Urgent Need of Submarine Landslide Risk Monitoring after 2025 Mega-quake off Coast of Kamchatka

Deep-origin earthquakes can induce creep and progressive weakening of shallow marine sediments, potentially leading to large-scale submarine landslides that may trigger destructive tsunamis. Following the Mw 8.8 Kamchatka Peninsula earthquake on July 30, 2025, which prompted Pacific-wide tsunami alerts and evacuations, its cascading effects persist while full consequences remain unassessed. This study integrates a global submarine landslide susceptibility database with multi-source datasets to evaluate post-seismic seafloor sliding risk. We employ an ensemble machine learning model that performs weighted averaging of predictions from Random Forest, XGBoost, LightGBM, and CatBoost algorithms. Results indicate the 2025 mega-earthquake significantly amplified sliding hazards.
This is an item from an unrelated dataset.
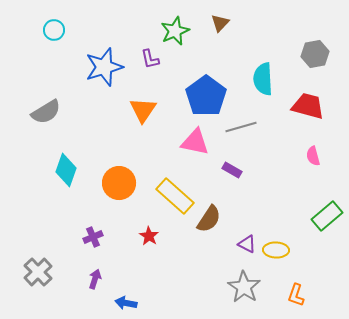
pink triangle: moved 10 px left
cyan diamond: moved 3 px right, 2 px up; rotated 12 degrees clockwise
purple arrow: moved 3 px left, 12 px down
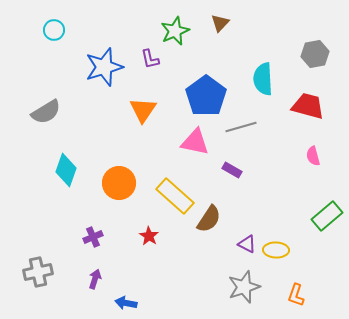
gray cross: rotated 32 degrees clockwise
gray star: rotated 20 degrees clockwise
Areas classified with very high landslide susceptibility (index >0.8) cover approximately 96,000 km², highlighting an urgent need to monitor ongoing sediment creep, landslide dynamics, and associated secondary tsunami risks in the region. The high-risk zones exhibit an asymmetric, patchy distribution, controlled jointly by regional tectonic setting (the Kuril-Kamchatka Trench) and sediment properties (e.g., lithology, roughness). These findings provide new insights for modeling multi-hazard chains linking deep-focus earthquakes, sediment deformation, slope failure, and tsunami generation, with implications for hazard early-warning and mitigation strategies across the Pacific.